Impossible de résumer ce recueil de 17 nouvelles assez différentes, encore que presque toutes teintées de fantastique et d'absurde. Même les noms de lieux sont inventés et parodiques, comme Brasculet-les-Oublies en Loire et Garonne, Value-les-Clouds, Terrats-les-Flots ou Gabiaule-les-Ponts. Il y a des spirites, mais aussi des chefs de bureau comme celui du «Ministère de la consignation internationale et des voies d'accès» et des professions nouvelles comme il sied au fantastique: orienteur de rêves, peintre de l'âme plutôt que du corps, restaurateur de mémoire ou essayeur d'humeur nouvelle en laboratoires, mais il y a aussi des professions plus classiques comme celle de ce croque-mort "dont la fortune et l'embonpoint étaient fonction des cercueils qu'il avait vendus". Il y a aussi au Moyen-Âge un bandit qui est soumis au "jugement de Dieu" et qui, plongé dans l'huile bouillante ne ressent rien et en sort indemne.

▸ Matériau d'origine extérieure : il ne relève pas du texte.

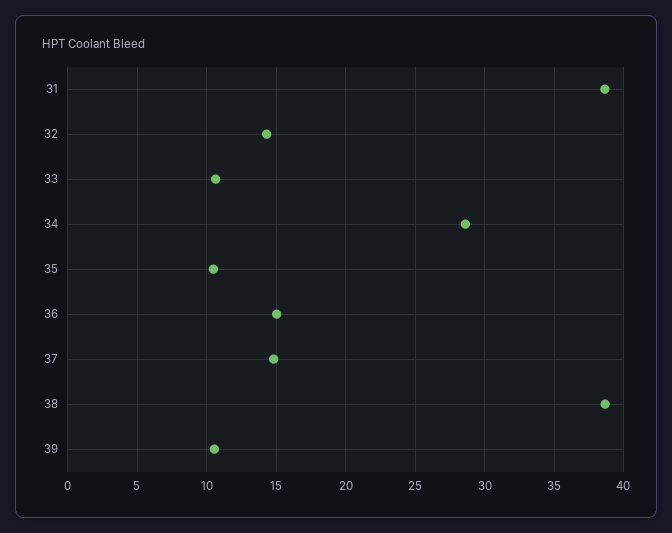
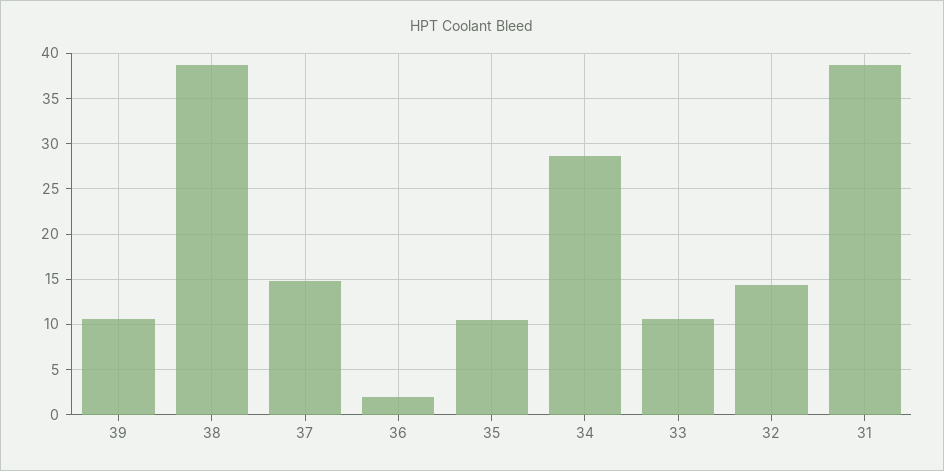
  {
    "31": 38.5,
    "32": 14.5,
    "33": 10.5,
    "34": 28.5,
    "35": 10.5,
-   "36": 15,
+   "36": 2,
    "37": 15,
    "38": 38.5,
    "39": 10.5
  }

Munissez-vous d'un dictionnaire pour trouver le sens de drageoir, hypocras, languier, hanap, happelopin, et bien d'autres termes.
Henri Troyat a aussi l'imagination débordante pour trouver des expressions insolites.
«Ferdinand
Pastre (qui vient de mourir et est devenu fantôme) n'osait pas aborder un fantôme inconnu et lui demander les formalités à accomplir pour être pris en charge par les autorités compétentes» et apprend qu'il y a des fantômes très demandés par les spirites dans les tables tournantes et d'autres qui sont oubliés. Ainsi, «Napoléon et
Victor Hugo n'ont pas une soirée de libre... certaines de ces vedettes ont eu l'idée de se faire doubler parce qu'elles ne peuvent être partout en même temps».
Une « dame noire » descend depuis dix ans dans «un hôtel infâme, dont le personnel est poli comme trente-six chiens, dont la cuisine vous vitriole l'estomac et dont les clients ont l'air de crétins cliniques ou de bagnards». On saura pourquoi.
La langue est recherchée et bien tournée.